Tap into bushfire survival plan

Summary

Central Western Daily By NADINE MORTON

ORANGE fire crews hope that a newly-created smartphone app will help the local community avoid the devastating impacts of a bushfire.

Since the NSW bushfire season kicked off on October 1, thousands of hectares have been scorched and homes and lives lost in bushfires across the state.

Tap into bushfire survival plan 

NSW Rural Fire Service (RFS) Canobolas Zone manger Superintendent David Hoadley said the My Fire Plan app allowed people to plan to stay safe from their mobile phone.

"It's much more accessible to people," he said.

Since the devastating 2009 Victorian Black Saturday fires, the NSW Rural Fire Service has urged people to complete a bushfire survival plan.

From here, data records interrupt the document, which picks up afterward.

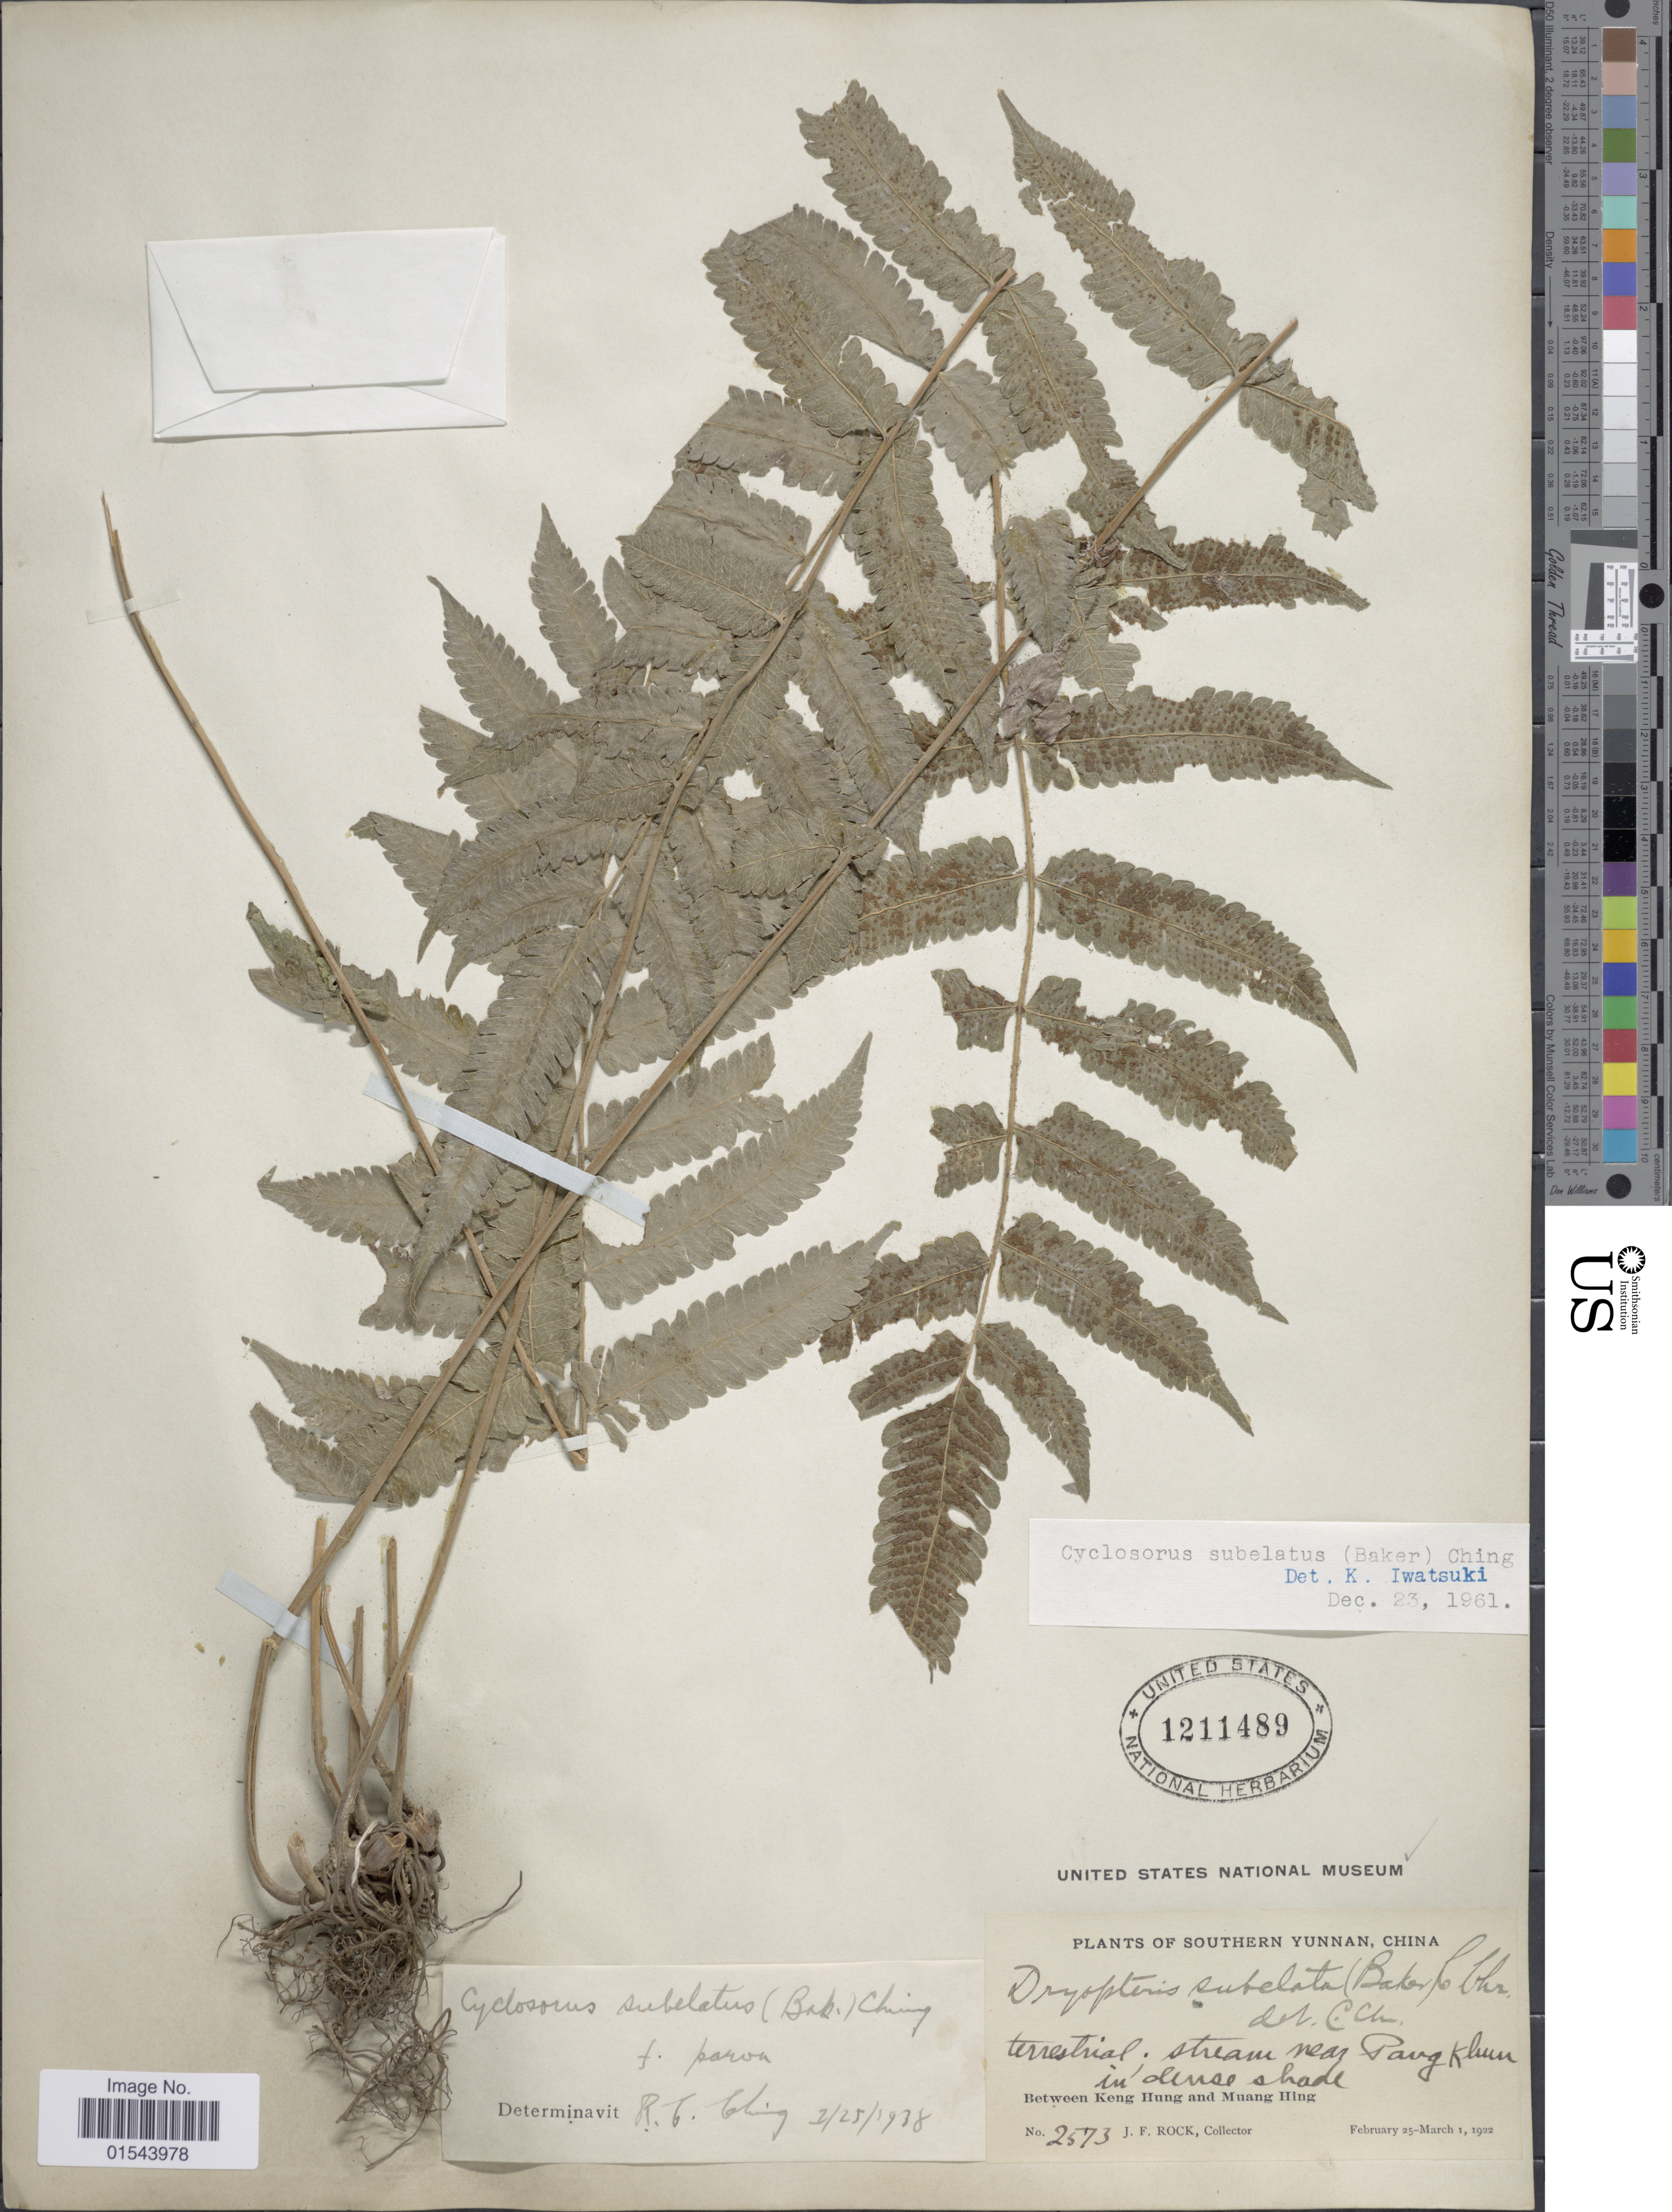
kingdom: Plantae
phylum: Tracheophyta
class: Polypodiopsida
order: Polypodiales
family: Thelypteridaceae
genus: Christella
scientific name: Christella subelata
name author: (Baker) Holttum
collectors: J. Rock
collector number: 2573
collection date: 1922-02-25/1922-03-01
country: China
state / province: Yunnan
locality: Stream near Pang Khun in dense shade, Between Keng Hung and Muang Hing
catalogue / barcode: US 1211489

The plan helps households prepare and plan what to do if a bushfire is in their region.

The new smartphone app guides people through how to assess their risk as well as to prepare their family and property, and whether they will leave early or stay and defend.

Superintendent Hoadley said the messages remained the same in the app as the paper version of the plan.

"If you're going to stay and defend you need to have a well-prepared property," he said.

He said the plan needed to be completed well before the threat of a bushfire and cited many Blue Mountains residents were at work when their houses burnt down.

"A lot of these people went off to work didn't think that their house wouldn't be there when they got home," he said.

"People need to be aware of it, you can't live in the hope of it'll never happen to you.

"It's a hard reality to take in."

Superintendent Hoadley said while the Canobolas Zone may not have as many houses as the Blue Mountains the risk was still there.

"The risk is always there for anyone when you get extreme weather conditions," he said.

My Fire Plan is available for iPhone or Android smartphones.